At a faceless, nameless statue, March has stopped. He is looking upwards.
There is a rumbling in the air, a thrumming, and around us, the trees shudder. There are fires in the grey sky. Though it is not possible to make out any distinct shapes, it is possible to see the shadows of ships as they pass through the clouds above. The fires are the flaring engines propelling some of them along, but there are others lights too, piercing the gloom – winking red and green lamps, swinging torches and a scattering of portholes lining the edges of unseen hulls. It looks like a whole fleet of skyships are passing over the city.
‘That’s not right,’ says March. ‘I count thirty. Maybe forty. What do you reckon?’
I try and do a rough count of the silhouettes. ‘Thirty or so.’
‘Why would they…’ says March, but he trails off.

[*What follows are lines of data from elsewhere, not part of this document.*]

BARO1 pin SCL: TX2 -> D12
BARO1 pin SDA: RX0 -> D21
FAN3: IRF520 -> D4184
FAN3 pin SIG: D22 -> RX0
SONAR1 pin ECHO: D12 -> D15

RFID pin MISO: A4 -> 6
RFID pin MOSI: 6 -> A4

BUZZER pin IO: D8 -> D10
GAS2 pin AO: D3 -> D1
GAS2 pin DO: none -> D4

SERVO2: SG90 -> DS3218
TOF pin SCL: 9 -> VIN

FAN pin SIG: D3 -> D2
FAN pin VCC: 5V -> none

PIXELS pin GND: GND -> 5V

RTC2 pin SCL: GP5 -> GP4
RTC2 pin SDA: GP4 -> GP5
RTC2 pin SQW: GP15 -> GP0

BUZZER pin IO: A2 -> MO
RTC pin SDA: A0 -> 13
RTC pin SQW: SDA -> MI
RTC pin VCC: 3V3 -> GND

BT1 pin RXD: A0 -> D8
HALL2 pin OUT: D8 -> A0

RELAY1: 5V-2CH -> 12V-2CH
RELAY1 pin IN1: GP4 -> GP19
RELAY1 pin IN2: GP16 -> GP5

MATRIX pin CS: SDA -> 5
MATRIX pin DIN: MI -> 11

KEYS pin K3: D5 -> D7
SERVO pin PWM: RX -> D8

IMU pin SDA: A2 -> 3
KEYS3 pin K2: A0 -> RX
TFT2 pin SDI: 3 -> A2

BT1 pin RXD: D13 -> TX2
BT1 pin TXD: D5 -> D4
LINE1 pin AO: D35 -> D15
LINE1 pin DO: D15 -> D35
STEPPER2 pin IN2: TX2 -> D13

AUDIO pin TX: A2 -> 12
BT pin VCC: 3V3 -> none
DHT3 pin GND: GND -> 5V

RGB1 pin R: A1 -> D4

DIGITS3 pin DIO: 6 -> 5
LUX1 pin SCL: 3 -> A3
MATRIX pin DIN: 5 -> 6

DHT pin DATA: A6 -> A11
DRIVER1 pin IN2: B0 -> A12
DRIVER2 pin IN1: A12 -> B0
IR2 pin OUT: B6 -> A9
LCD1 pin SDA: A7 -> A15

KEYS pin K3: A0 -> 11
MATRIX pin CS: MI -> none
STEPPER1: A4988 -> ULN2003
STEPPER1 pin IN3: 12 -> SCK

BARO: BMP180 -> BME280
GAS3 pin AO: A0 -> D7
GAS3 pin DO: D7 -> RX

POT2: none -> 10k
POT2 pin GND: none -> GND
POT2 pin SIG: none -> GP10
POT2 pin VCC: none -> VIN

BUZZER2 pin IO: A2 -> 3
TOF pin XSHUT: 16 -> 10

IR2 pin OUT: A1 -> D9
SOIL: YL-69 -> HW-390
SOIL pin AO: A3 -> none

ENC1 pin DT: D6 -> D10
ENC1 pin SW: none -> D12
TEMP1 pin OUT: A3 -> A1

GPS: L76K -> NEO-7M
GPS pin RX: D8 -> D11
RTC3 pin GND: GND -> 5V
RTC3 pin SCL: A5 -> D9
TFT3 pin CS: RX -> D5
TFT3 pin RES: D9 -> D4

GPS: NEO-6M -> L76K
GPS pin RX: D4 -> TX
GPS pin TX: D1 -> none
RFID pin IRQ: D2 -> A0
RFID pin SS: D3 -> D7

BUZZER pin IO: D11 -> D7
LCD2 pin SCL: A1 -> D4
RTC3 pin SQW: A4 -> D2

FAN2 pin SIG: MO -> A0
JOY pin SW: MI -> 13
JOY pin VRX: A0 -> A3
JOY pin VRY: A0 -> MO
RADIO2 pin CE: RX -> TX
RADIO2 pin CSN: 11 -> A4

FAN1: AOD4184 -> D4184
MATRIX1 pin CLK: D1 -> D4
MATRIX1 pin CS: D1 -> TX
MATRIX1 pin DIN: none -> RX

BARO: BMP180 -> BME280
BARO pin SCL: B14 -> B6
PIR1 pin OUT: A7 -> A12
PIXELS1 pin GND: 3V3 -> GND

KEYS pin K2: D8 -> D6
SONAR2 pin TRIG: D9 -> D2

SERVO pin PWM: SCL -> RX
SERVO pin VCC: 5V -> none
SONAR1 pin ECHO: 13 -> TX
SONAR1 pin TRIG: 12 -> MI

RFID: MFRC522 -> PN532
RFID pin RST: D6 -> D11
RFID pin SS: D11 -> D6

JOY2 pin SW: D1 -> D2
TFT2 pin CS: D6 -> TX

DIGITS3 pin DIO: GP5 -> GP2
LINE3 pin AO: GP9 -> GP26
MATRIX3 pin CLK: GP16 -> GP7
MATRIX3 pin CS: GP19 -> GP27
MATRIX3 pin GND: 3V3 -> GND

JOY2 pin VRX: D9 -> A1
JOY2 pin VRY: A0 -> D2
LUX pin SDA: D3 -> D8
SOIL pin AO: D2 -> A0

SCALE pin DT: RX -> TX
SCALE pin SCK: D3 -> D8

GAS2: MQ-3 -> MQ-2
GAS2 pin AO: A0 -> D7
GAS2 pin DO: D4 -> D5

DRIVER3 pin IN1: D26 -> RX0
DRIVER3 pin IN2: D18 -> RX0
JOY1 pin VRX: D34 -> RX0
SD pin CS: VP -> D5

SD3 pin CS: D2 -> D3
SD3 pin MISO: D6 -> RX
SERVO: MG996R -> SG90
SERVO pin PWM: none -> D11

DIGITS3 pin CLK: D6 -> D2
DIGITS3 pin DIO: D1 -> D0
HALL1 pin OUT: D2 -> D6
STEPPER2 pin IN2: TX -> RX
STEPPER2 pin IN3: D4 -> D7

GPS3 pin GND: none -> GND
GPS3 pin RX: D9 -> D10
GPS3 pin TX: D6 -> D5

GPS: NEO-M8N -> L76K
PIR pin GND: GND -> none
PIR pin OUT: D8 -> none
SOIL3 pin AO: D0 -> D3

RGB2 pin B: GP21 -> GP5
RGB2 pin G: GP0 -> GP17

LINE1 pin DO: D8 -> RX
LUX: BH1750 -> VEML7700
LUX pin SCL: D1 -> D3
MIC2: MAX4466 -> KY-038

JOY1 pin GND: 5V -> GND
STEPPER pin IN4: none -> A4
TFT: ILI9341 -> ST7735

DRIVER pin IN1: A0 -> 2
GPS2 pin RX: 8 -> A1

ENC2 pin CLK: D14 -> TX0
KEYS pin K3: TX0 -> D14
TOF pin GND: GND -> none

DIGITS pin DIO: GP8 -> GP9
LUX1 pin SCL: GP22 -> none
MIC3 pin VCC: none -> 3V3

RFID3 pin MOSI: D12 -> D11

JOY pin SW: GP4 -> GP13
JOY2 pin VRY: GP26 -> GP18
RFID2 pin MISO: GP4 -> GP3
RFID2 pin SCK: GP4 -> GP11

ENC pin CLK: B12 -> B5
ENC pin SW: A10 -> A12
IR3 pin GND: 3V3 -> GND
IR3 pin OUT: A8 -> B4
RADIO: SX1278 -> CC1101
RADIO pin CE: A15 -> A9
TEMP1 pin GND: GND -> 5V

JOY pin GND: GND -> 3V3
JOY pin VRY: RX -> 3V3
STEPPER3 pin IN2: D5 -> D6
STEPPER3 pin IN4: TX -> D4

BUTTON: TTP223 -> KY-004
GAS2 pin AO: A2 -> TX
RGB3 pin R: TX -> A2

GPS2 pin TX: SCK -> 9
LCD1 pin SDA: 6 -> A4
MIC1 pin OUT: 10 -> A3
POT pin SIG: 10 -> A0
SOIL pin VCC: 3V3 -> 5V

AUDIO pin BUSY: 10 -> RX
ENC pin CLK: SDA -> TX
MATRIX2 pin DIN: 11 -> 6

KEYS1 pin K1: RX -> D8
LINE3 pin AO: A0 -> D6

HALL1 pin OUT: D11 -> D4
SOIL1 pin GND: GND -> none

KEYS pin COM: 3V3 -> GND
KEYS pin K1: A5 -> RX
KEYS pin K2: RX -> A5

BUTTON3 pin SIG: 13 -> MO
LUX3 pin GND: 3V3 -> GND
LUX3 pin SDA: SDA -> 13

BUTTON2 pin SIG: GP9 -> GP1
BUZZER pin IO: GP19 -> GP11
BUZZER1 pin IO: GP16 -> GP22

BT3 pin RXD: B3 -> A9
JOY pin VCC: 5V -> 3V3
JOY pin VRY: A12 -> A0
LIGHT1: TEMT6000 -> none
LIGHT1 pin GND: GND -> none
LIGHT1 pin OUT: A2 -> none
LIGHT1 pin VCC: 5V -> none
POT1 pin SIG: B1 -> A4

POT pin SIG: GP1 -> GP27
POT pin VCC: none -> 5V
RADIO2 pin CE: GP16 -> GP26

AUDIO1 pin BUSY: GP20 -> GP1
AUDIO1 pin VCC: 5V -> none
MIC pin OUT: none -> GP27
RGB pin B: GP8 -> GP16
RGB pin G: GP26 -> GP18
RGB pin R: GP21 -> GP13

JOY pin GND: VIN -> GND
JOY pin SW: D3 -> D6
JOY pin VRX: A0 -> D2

Following the fleet is a behemoth. It fills the sky, looming over us as if it might eclipse the heavens, and it is surrounded by a black miasma of smoke, staining the clouds. The ground beneath my feet vibrates, and I realise that the ship up there is absurdly huge – maybe ten times bigger than the Metronome. It lumbers onwards, like a floating metal storm cloud, and it sounds a deafening horn, like a foghorn amplified tenfold. I have to clamp my hands over my ears to protect them, and when I feel safe enough to uncover them, dogs are barking and car alarms are going off in the near distance.